■ Exercise goal ■
Output every line of text in the material below as a numbered list, skipping blank lines. Leave the pictures out of your answer.

Page-level text extractions:

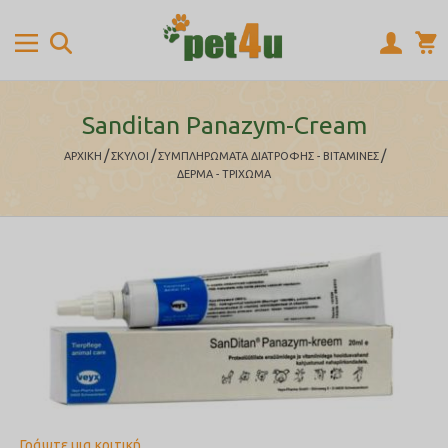
Sanditan Panazym-Cream
/
/
/
ΑΡΧΙΚΉ
ΣΚΥΛΟΙ
ΣΥΜΠΛΗΡΩΜΑΤΑ ΔΙΑΤΡΟΦΗΣ - ΒΙΤΑΜΙΝΕΣ
ΔΕΡΜΑ - ΤΡΙΧΩΜΑ
Γράψτε μια κριτική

■ Response for this exercise ■
1. Sanditan Panazym-Cream
2. /
3. /
4. /
5. ΑΡΧΙΚΉ
6. ΣΚΥΛΟΙ
7. ΣΥΜΠΛΗΡΩΜΑΤΑ ΔΙΑΤΡΟΦΗΣ - ΒΙΤΑΜΙΝΕΣ
8. ΔΕΡΜΑ - ΤΡΙΧΩΜΑ
9. Γράψτε μια κριτική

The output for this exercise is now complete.